What do these fields represent, and what updates them?
Is it possible to increase the frequency of these checks?
Applies to all versions of discovery_server from UIM 8.x through 23.x
Working as expected.
Although the discovery_server regularly checks the robots for updates (for example, newly added metrics), the check_time and alive_time fields are not updated on every check interval as might be expected.
In UIM 20.4 and prior, the niscache scan process checks the robots on a regular interval, but this check does not update these fields.
In UIM 23.x and forward, the hubs "push" new niscache updates to discovery_server, but this also does not update these fields.

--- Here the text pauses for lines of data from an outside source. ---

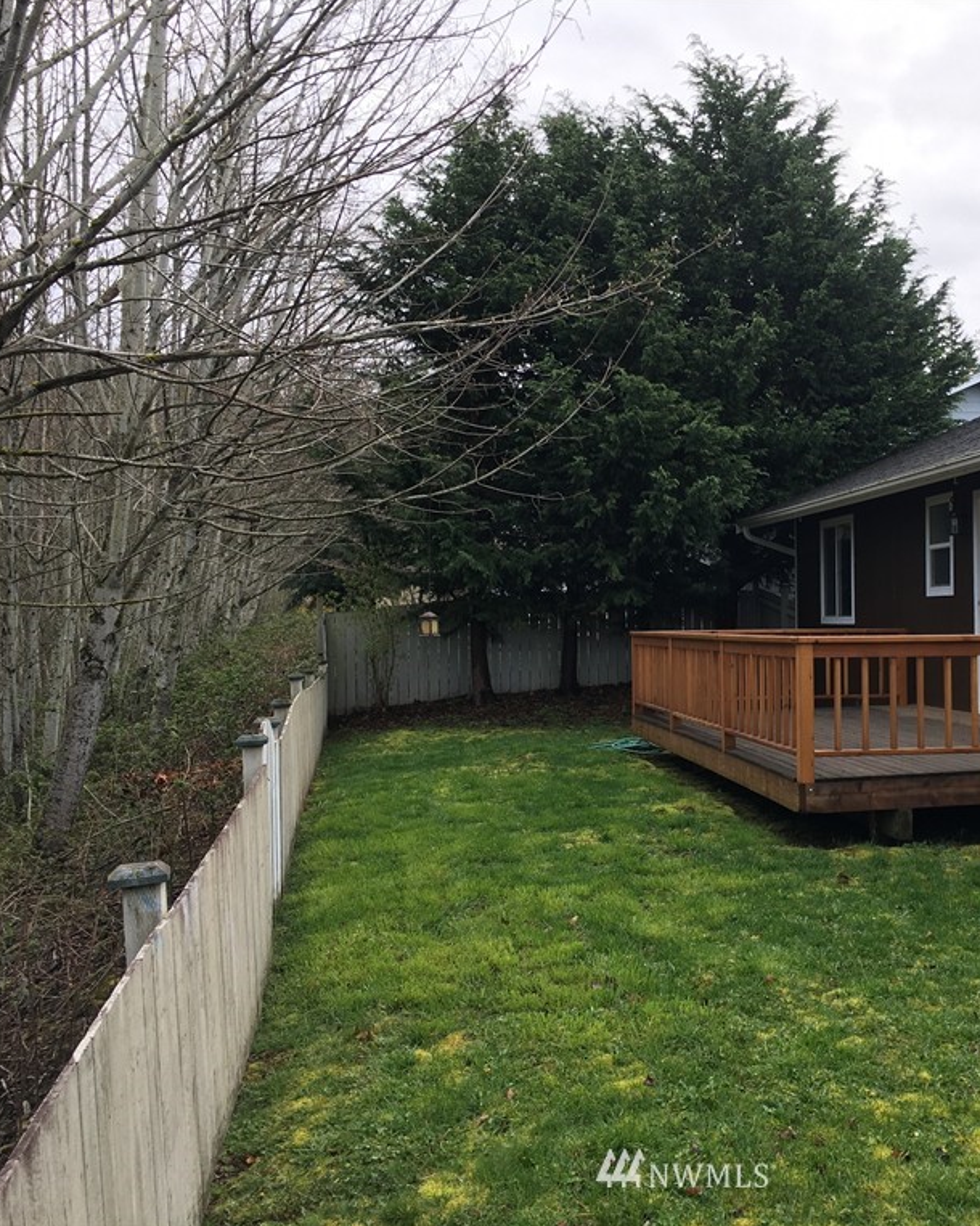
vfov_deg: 47.9
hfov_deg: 38.5
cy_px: 612
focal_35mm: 38
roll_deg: +0.2
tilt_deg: +0.4
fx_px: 1378
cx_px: 686
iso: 25
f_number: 2.2
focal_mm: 4.15
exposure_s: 1/167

Instead, in all versions of UIM, these fields are only updated when the discovery_server checks the robot in response to a status change event for that robot. Status changes mean that an offline robot came online, or an online robot went offline. This includes a robot restart.
When a robot starts/stops/restarts, its hub reports the change in status of that robot to discovery_server. In turn, discovery_server attempts to contact the robot in order to verify the status.
If the robot was started or restarted, this check will generally succeed, and check_time and alive_time will both be updated to the current timestamp.
If the robot was stopped/went offline, this check will fail; in that case check_time gets updated, and alive_time does not.
Additionally, when discovery_server is restarted, it will re-check all the robots and update check_time and alive_time with a current timestamp.
So in summary, the check_time and alive_time are only updated in CM_NIMBUS_ROBOT when a robot stops/starts/restarts, or when discovery_server is restarted.